A dip is a null, meaning that whatever the speaker produces, the sound will be canceled. So raising the output at that frequency will not work.
That is the case with effects like room modes causing the null, often to be observed in smaller or medium-sized rooms with solid walls. Typical for this scenario is a very narrow-banded dip at a certain position and particularly frequency, while other positions show a peak at the same frequency (I tend to do some more measurements exactly 1/4 wavelength away from the null maximum position and oftentimes encounter peaks there). I agree that in this case filling the null or applying narrow-banded filters to increase level, will most likely result in a disaster, as the peaks also increase.
Now, not all nulls are created equal, and some are not perfect cancellations. Those might be fixable.
Such effects do exist, for example as a result of light walls acting as a parasitic resonator, i.e. unwanted bass trap. Most of such cases show a rather broad dip which stays more or less the same over several positions.

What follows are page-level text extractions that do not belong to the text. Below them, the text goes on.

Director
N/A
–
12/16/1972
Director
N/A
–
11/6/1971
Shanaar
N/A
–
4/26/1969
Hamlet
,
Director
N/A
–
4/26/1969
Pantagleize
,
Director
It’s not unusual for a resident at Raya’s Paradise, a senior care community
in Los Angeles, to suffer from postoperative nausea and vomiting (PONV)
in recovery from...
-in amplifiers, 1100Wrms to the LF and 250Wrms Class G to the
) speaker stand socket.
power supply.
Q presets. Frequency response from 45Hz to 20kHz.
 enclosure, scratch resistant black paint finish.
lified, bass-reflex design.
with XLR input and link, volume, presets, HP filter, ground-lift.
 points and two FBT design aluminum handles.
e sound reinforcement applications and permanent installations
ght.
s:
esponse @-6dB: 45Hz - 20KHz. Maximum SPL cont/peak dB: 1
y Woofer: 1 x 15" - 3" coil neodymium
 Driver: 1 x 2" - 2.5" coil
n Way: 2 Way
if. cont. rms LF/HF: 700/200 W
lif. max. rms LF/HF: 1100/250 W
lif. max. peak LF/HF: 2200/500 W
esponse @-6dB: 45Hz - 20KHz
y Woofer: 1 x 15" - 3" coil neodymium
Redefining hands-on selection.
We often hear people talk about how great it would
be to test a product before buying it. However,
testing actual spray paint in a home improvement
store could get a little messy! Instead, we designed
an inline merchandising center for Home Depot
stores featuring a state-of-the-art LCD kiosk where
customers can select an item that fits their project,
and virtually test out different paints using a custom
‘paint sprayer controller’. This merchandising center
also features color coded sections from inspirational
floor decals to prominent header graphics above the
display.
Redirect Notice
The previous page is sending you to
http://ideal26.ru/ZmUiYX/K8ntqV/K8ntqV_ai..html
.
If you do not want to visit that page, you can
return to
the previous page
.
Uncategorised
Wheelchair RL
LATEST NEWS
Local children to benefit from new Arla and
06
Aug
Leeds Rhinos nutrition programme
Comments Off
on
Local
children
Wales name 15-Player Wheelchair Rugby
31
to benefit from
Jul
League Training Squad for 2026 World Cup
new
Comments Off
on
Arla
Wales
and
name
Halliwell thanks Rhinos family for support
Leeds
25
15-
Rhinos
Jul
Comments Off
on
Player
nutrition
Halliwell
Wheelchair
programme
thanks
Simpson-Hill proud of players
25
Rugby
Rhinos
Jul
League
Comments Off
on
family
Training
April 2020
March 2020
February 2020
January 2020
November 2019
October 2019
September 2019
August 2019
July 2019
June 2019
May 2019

In this case, applying parametric filters usually works well. While target frequency and quality factor can easily be extradited from the measurements, the exact level of boost should be judged and adjusted by ear.
There are cases in between these two extremes, like nulls resulting from a single reflection of what appears to be a more or less even wavefront hitting a solid surface (typically found with speakers/subwoofers close to each other, placed in only moderate distance to the rear wall, like 40-90cm). In this case, only experiments would show if EQ might help.
Or will the result be a disaster anyway?
Except for the pronounced room mode scenario (which can often be tackled by changing the speaker´s positions relative to the room), EQ in most cases can help with nulls. It should be noted, though, that usually where there are nulls, there are also peaks at different positions/frequencies, and these are much more audible/annoying/non-EQable.
The one thing I have learned from setting up numerous systems and tuning by DSP, is that one should never aim for a flat target curve for its own sake. It does not translate to a balanced bass, as decay and subjective energy of different frequency bands vary.